Archdiocesan leaders were flabbergasted that any civil judge, who had not studied canon law, could define what makes a parish Roman Catholic.

“Judge Hettenbach, in the opinion issued today, has disregarded these ecclesiastical determinations and has substituted his own analysis of church law, finding that the bylaws are not in conflict with the parish corporate purpose of maintain a Roman Catholic church,” Carlson said.

His secular court opinion seems to put aside the freedom of religion guaranteed by the First Amendment, church leaders said.

Some archdiocesan leaders and advisers are taking heart from a recent Supreme Court case in which the Lutheran Church-Missouri Synod, based in Kirkwood, was found within its right as a church to fire a Michigan teacher at a Lutheran school, regardless of the merits of her employment complaint. In that case all Supreme Court justices ruled unanimously in favor of the Lutheran Church-Missouri Synod.

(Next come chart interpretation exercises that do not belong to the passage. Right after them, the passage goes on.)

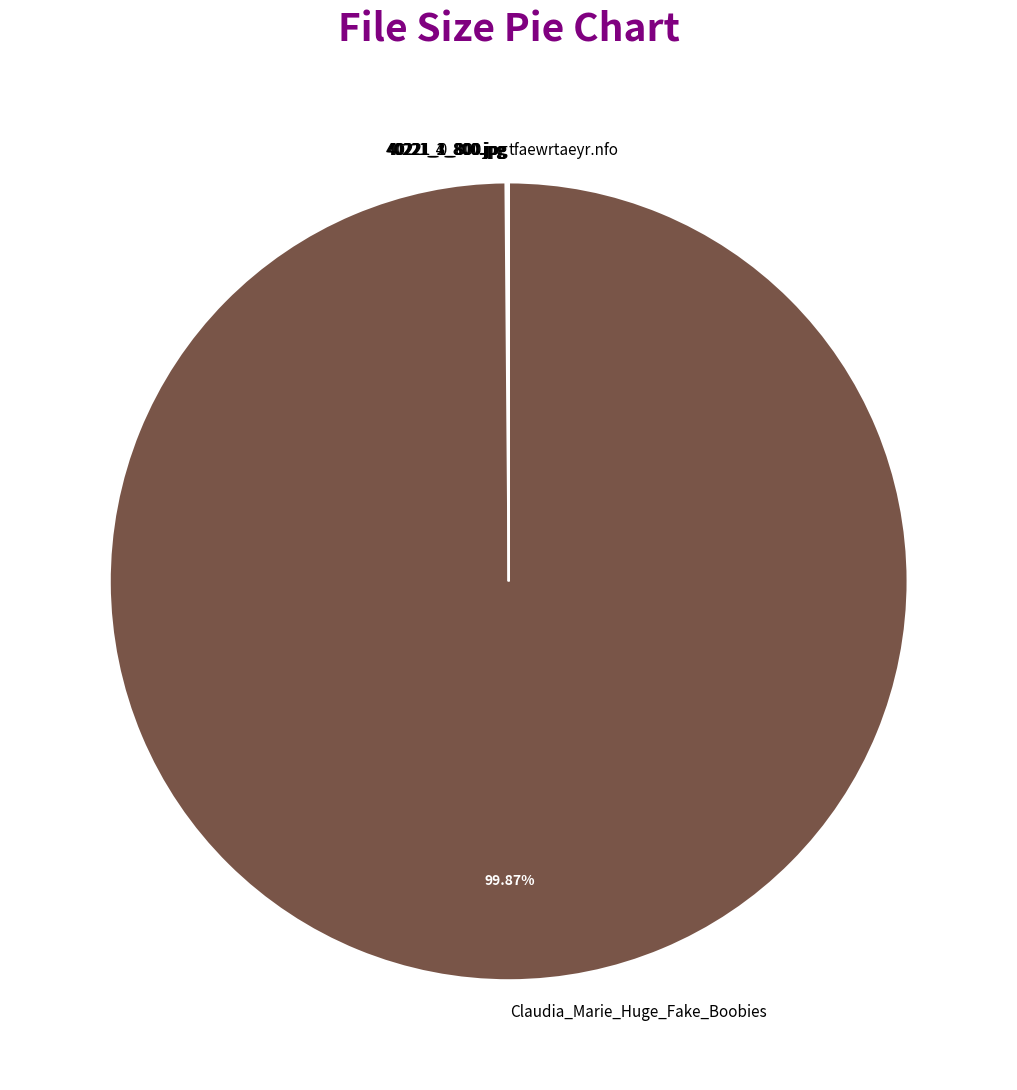

Which category has the biggest portion of the pie?

Claudia_Marie_Huge_Fake_Boobies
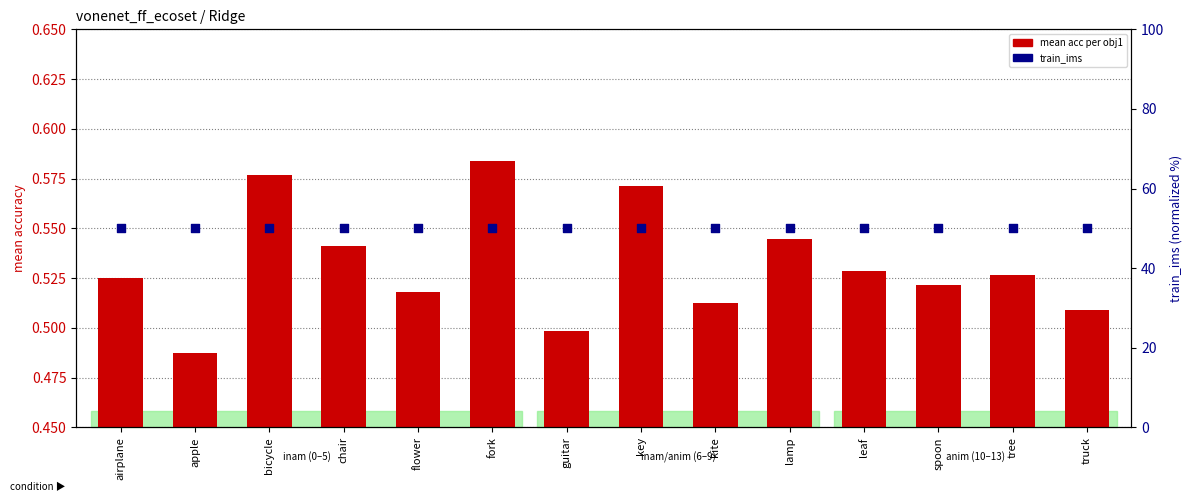

At which category is the sum across all series the highest?

fork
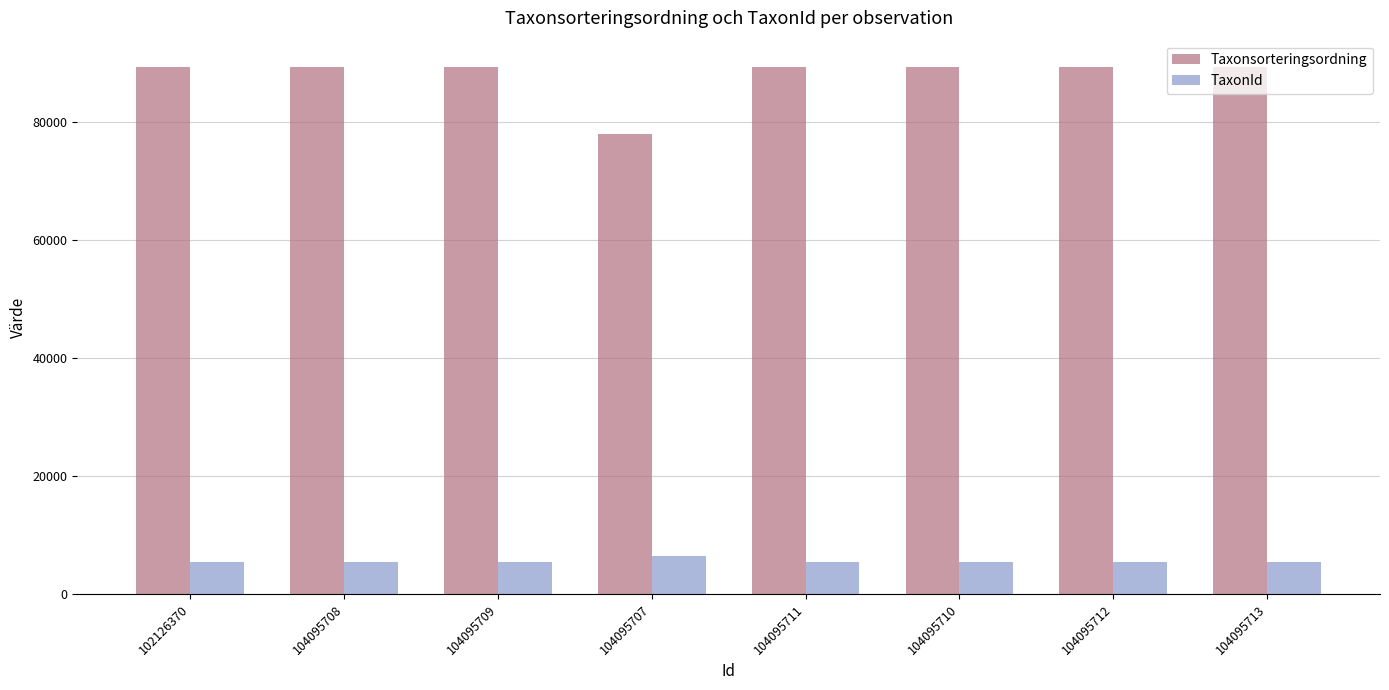

What is the minimum value for TaxonId?

5442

In the calmest of voices, Carlson called for reconciliation: “We are committed in prayer and pastoral outreach to reconcile the members of St. Stanislaus to full communion with the Roman Catholic Church.”

At St. Stanislaus the victory is what mattered Thursday.

“Sunday at Mass we were saying it was time to hear the decision but this is good news, it’s what the lay board wanted,” said Patrick Schneider, who has been going to St. Stanislaus for about six years when he feared it would close.

Jeanette Rudawski, who went to St. Stanislaus grade school in the 1940s and ‘50s  and whose husband Joseph, as a parish board member, was a defendant in the court case was excited about to hear the case went in the lay board’s favor.

“We don’t believe in the excommunications," she said.

Patricia Rice is a freelance writer based in St. Louis who has covered religion for many years. She also writes about cultural issues, including opera.